**Problem requirements**. Would you transcribe exactly the lines from the beginning of the records below through the line with "nose: (261, 220)", both included, omitting the pictures?

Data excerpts
-- -- --
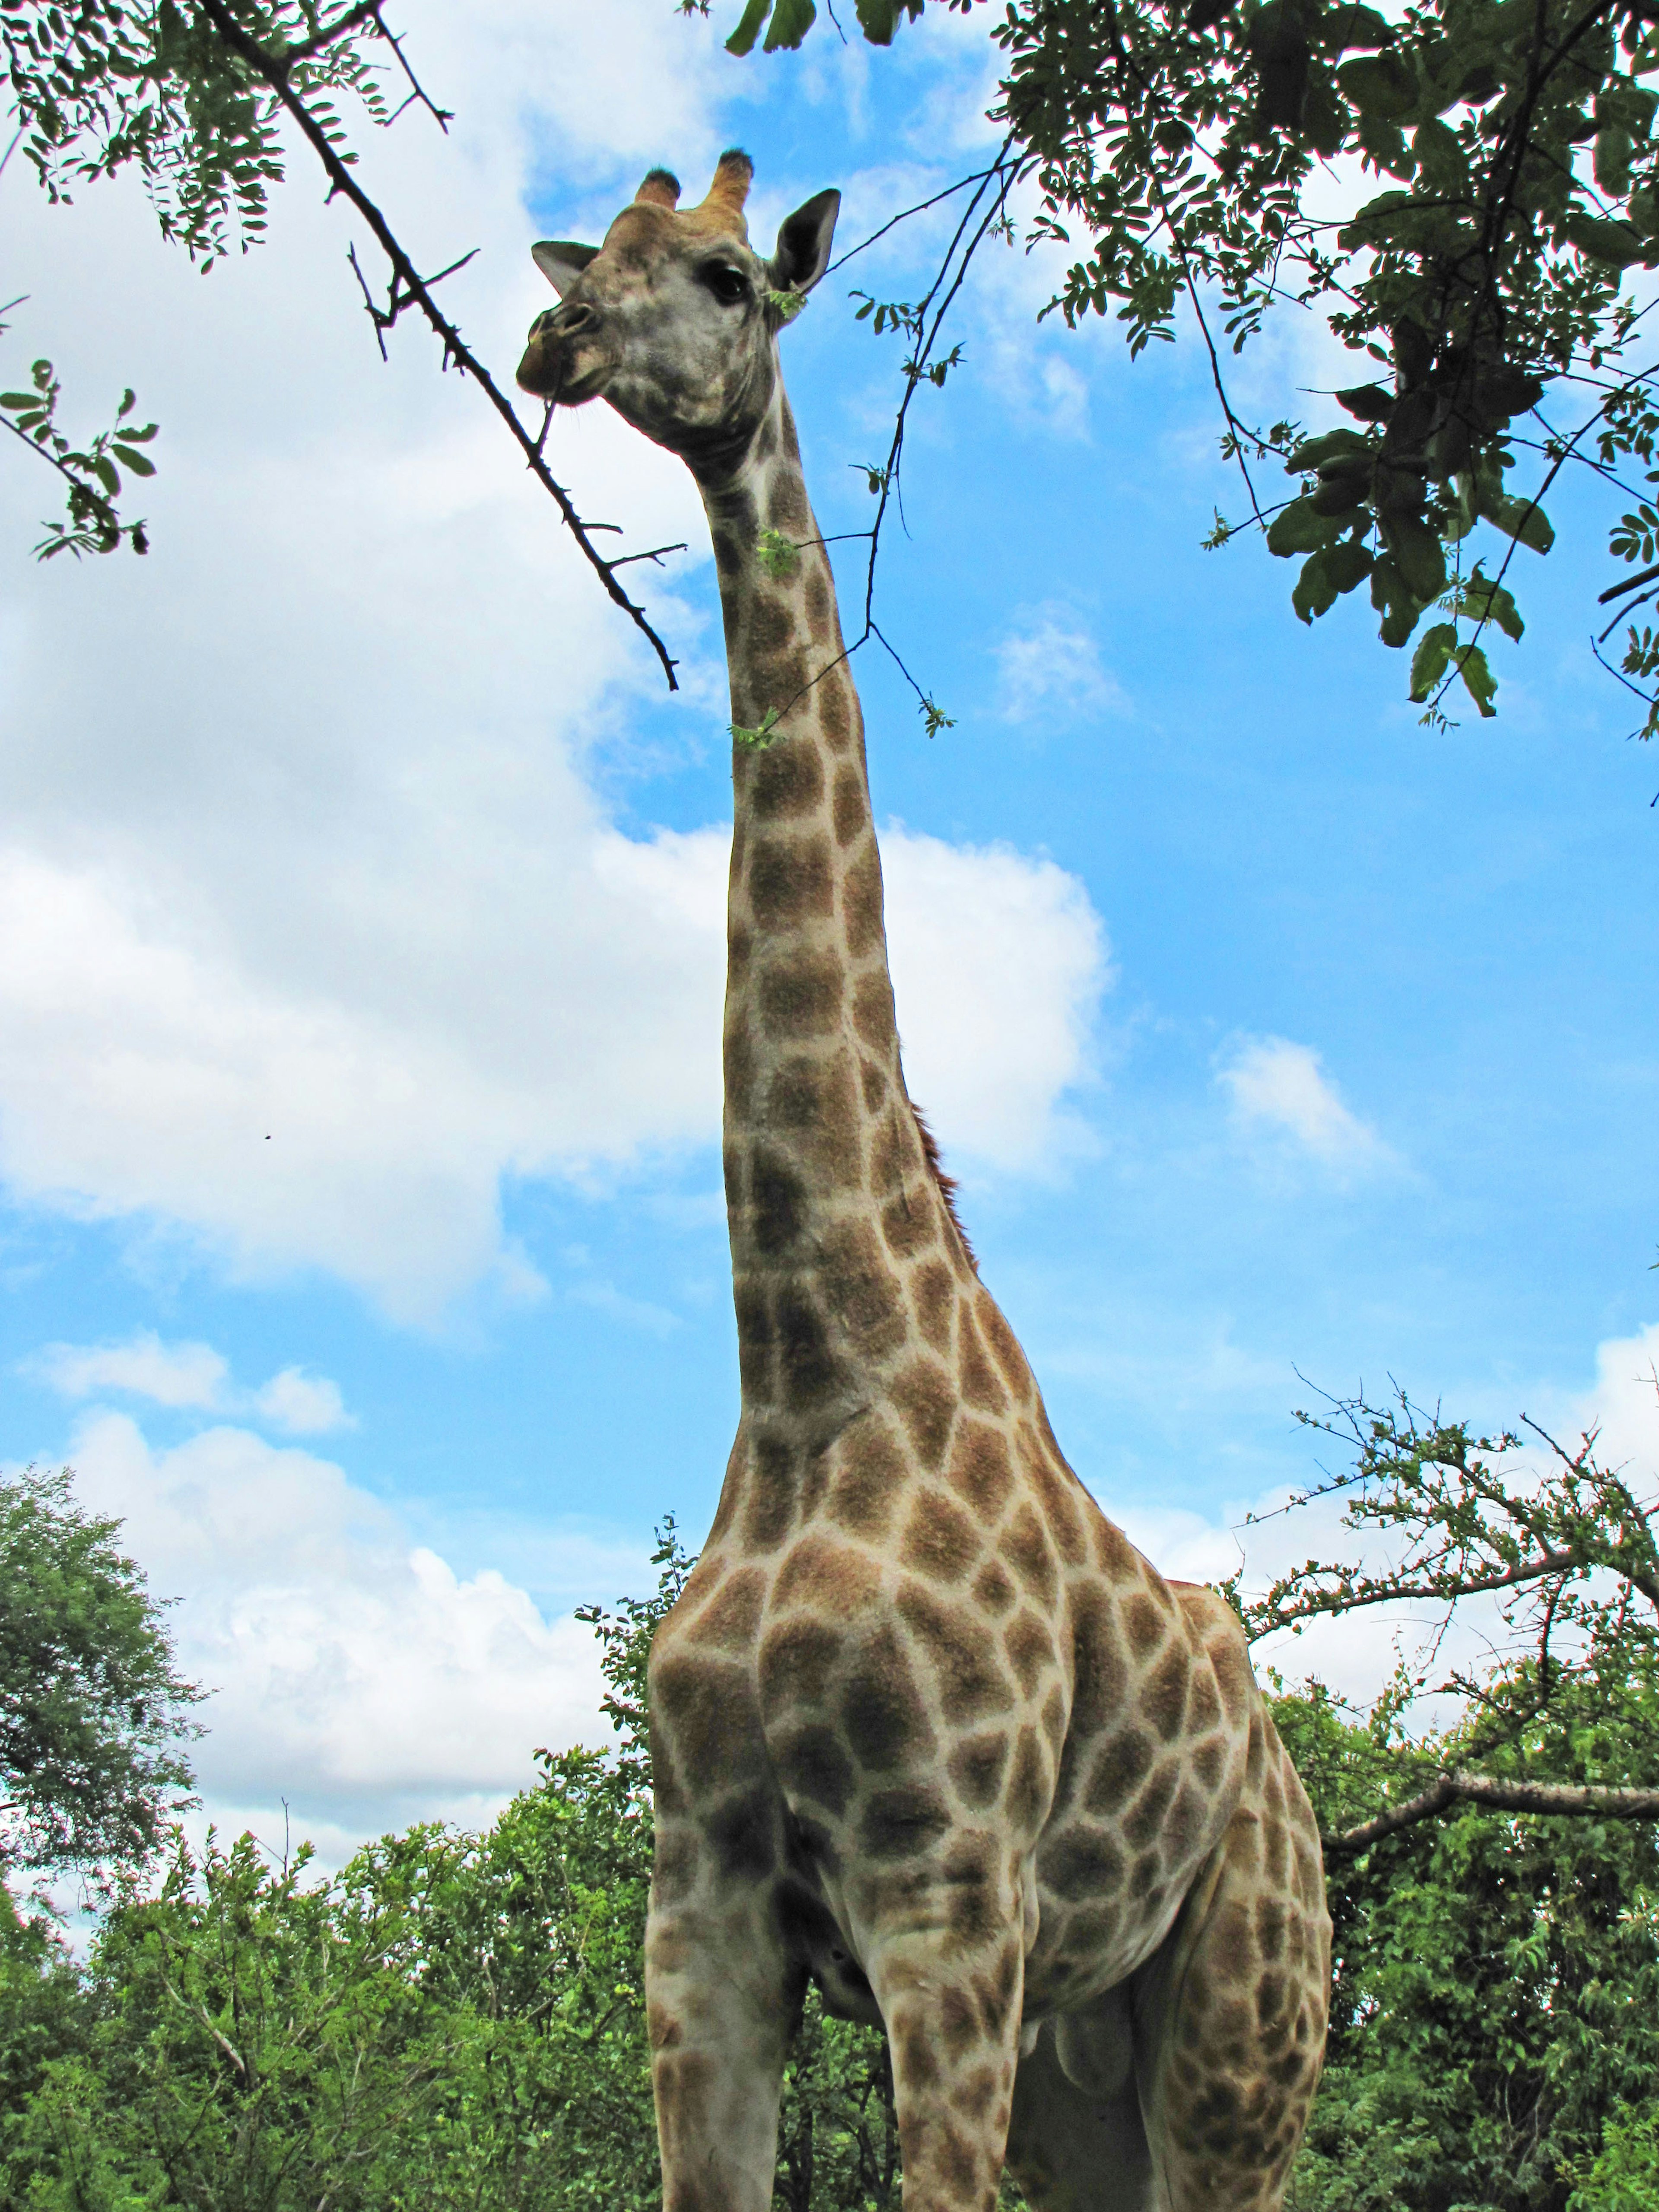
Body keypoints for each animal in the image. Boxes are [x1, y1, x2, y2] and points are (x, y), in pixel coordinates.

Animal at [520, 156, 1336, 2212]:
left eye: (728, 274)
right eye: (593, 247)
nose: (557, 343)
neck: (809, 1375)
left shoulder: (944, 1896)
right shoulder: (701, 1906)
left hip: (1242, 2028)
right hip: (1083, 2062)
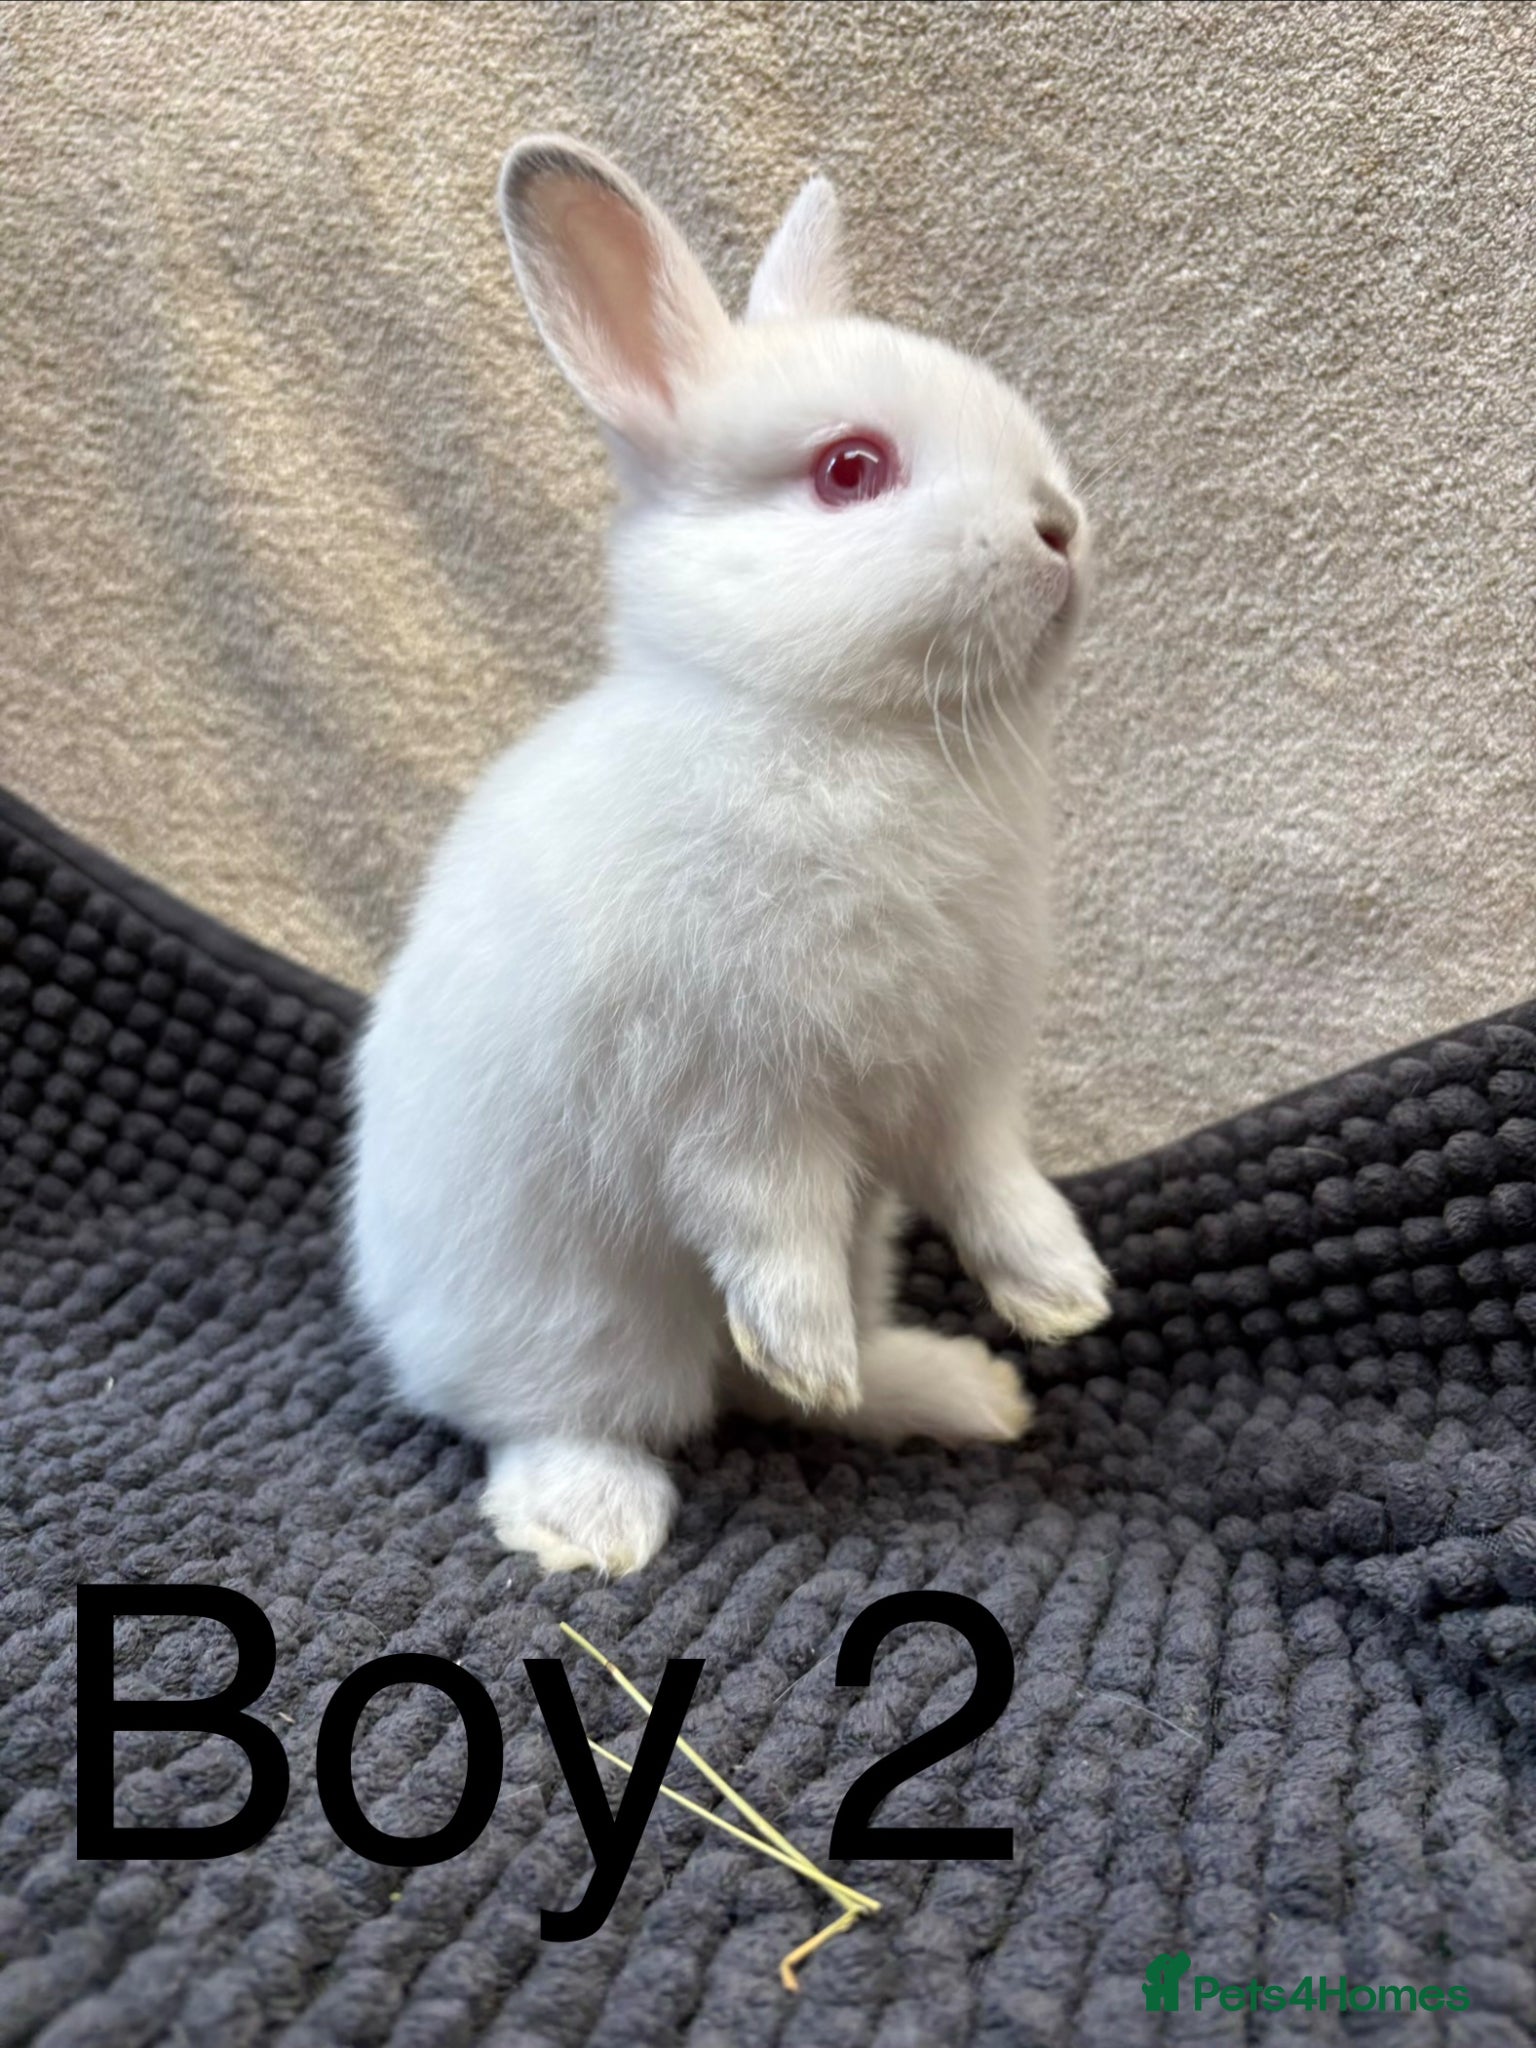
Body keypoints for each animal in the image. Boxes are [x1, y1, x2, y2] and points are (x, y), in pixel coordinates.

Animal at [346, 135, 1113, 1577]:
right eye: (852, 470)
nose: (1060, 528)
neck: (832, 728)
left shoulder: (960, 1079)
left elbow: (993, 1181)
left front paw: (1065, 1299)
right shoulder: (734, 1094)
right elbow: (769, 1222)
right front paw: (804, 1343)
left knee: (796, 1392)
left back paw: (953, 1389)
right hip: (571, 1321)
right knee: (562, 1415)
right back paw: (598, 1518)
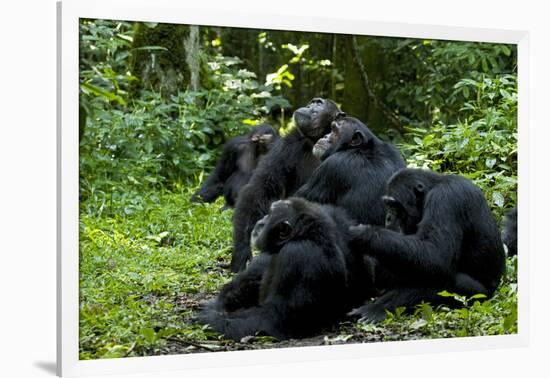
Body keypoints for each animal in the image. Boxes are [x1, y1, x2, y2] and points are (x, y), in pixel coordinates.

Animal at [201, 198, 352, 340]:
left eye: (270, 213)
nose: (261, 220)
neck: (304, 237)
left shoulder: (297, 254)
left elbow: (274, 319)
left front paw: (209, 318)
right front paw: (222, 300)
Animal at [230, 97, 342, 272]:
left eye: (319, 104)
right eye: (313, 102)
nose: (309, 105)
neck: (317, 139)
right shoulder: (287, 144)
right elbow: (260, 188)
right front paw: (241, 251)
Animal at [350, 168, 508, 322]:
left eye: (394, 205)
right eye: (387, 205)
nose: (388, 217)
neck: (431, 189)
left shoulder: (445, 199)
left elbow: (436, 254)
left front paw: (364, 233)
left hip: (476, 295)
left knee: (441, 280)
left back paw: (377, 308)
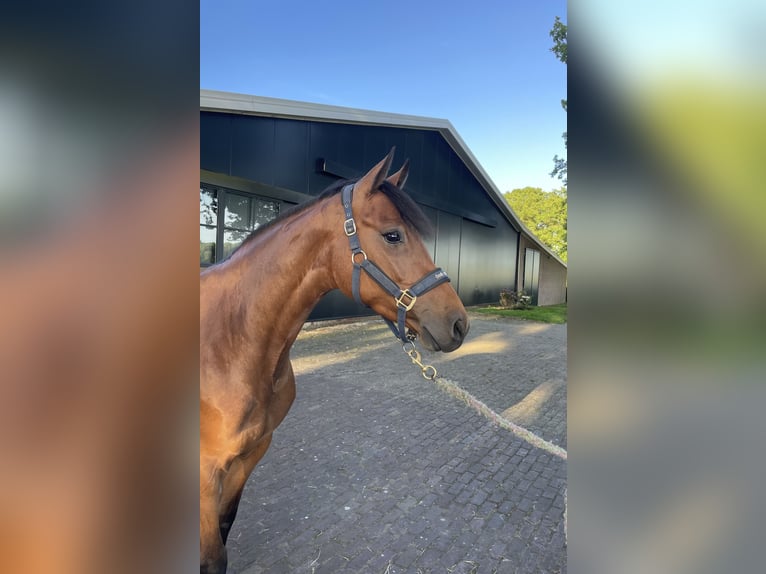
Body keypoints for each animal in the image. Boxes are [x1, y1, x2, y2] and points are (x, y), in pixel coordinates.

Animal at [199, 149, 470, 573]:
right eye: (393, 235)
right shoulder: (205, 473)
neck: (228, 338)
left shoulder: (248, 457)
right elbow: (211, 557)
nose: (459, 324)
-- -- --
**Task solution**.
Body keypoints for each animal in the image. Boxes are [x1, y1, x2, y2] and points are (x, y), in pixel coordinates.

Animal at [520, 156, 1336, 2212]:
left eye: (728, 274)
right eye: (593, 247)
nose: (557, 343)
neck: (809, 1375)
left shoulder: (944, 1896)
right shoulder: (701, 1906)
left hip: (1242, 2028)
right hip: (1083, 2062)
Body keypoints for each animal in the image. Boxes are [x1, y1, x2, y2] and points are (x, y), in pixel coordinates.

Animal at [346, 135, 1113, 1577]:
right eye: (852, 470)
nose: (1060, 528)
neck: (832, 728)
left shoulder: (960, 1079)
left elbow: (993, 1181)
left front paw: (1065, 1299)
right shoulder: (734, 1094)
right elbow: (769, 1222)
right front paw: (804, 1343)
left knee: (796, 1392)
left back paw: (953, 1389)
right hip: (571, 1321)
right knee: (562, 1415)
right back paw: (598, 1518)
Body keypoints for each animal in the image. Boxes are [x1, y1, x2, y2] and points are (x, y), in pixel coordinates.

Animal at [201, 198, 352, 340]:
left eye: (270, 213)
nose: (261, 220)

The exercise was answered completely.